RECORDS FOR THIS EXERCISE section start

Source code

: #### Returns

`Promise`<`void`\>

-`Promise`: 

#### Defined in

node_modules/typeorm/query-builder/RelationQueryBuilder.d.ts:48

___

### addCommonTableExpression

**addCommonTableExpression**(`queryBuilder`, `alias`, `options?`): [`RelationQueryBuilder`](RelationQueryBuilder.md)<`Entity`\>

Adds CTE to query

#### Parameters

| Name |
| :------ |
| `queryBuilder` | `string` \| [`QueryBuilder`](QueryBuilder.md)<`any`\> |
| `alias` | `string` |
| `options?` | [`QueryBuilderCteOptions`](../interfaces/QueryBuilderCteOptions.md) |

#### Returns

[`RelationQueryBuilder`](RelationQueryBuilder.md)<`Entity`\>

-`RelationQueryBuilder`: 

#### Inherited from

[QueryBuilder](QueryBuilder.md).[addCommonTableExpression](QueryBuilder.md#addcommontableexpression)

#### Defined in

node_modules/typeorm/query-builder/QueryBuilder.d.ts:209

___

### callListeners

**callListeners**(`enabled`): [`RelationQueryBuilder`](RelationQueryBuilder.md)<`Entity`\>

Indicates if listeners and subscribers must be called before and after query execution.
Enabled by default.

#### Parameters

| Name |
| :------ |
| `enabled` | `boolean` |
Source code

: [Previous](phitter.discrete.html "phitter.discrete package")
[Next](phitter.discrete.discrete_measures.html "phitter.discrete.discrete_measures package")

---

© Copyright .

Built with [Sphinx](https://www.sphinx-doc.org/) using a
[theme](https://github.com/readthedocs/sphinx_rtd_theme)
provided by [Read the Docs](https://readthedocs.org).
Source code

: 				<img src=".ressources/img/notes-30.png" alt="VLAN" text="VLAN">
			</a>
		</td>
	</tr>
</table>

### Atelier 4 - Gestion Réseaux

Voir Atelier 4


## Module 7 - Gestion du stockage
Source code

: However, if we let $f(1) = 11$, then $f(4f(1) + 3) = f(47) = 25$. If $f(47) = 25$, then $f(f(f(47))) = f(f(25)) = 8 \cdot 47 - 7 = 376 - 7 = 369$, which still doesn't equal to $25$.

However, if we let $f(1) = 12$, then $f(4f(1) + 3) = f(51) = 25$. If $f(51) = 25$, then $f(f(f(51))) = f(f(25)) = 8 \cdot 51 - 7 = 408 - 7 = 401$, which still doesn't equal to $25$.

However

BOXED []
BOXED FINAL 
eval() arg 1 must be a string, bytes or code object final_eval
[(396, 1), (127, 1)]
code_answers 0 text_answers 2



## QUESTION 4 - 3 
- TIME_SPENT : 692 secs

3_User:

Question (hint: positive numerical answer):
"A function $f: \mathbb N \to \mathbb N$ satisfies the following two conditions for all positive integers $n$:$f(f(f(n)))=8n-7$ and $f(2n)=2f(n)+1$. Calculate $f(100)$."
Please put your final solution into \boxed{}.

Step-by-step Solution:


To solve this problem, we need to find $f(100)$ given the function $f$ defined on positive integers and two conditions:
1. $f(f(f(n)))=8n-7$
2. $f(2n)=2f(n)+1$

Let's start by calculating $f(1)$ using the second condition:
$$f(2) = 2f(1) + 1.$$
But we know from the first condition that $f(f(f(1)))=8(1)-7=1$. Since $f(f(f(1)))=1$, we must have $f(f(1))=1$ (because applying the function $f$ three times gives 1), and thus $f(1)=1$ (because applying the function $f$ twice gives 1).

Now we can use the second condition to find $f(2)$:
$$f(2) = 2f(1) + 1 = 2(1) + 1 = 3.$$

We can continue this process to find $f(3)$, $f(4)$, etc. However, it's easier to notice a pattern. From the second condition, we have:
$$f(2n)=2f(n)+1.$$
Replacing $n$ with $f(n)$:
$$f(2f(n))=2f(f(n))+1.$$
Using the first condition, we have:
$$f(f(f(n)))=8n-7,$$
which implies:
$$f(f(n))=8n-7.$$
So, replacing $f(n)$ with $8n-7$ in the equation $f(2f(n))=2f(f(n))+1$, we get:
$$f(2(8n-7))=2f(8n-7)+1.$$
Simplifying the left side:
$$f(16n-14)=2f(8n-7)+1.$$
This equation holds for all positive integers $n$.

RECORDS FOR THIS EXERCISE section end

ACTIVITY: Copy out, character for character, the lines of the rows between the line holding "Adds CTE to query" and the line holding "### callListeners", including both of those lines.

ANSWER BELOW:
Adds CTE to query

#### Parameters

| Name |
| :------ |
| `queryBuilder` | `string` \| [`QueryBuilder`](QueryBuilder.md)<`any`\> |
| `alias` | `string` |
| `options?` | [`QueryBuilderCteOptions`](../interfaces/QueryBuilderCteOptions.md) |

#### Returns

[`RelationQueryBuilder`](RelationQueryBuilder.md)<`Entity`\>

-`RelationQueryBuilder`: 

#### Inherited from

[QueryBuilder](QueryBuilder.md).[addCommonTableExpression](QueryBuilder.md#addcommontableexpression)

#### Defined in

node_modules/typeorm/query-builder/QueryBuilder.d.ts:209

___

### callListeners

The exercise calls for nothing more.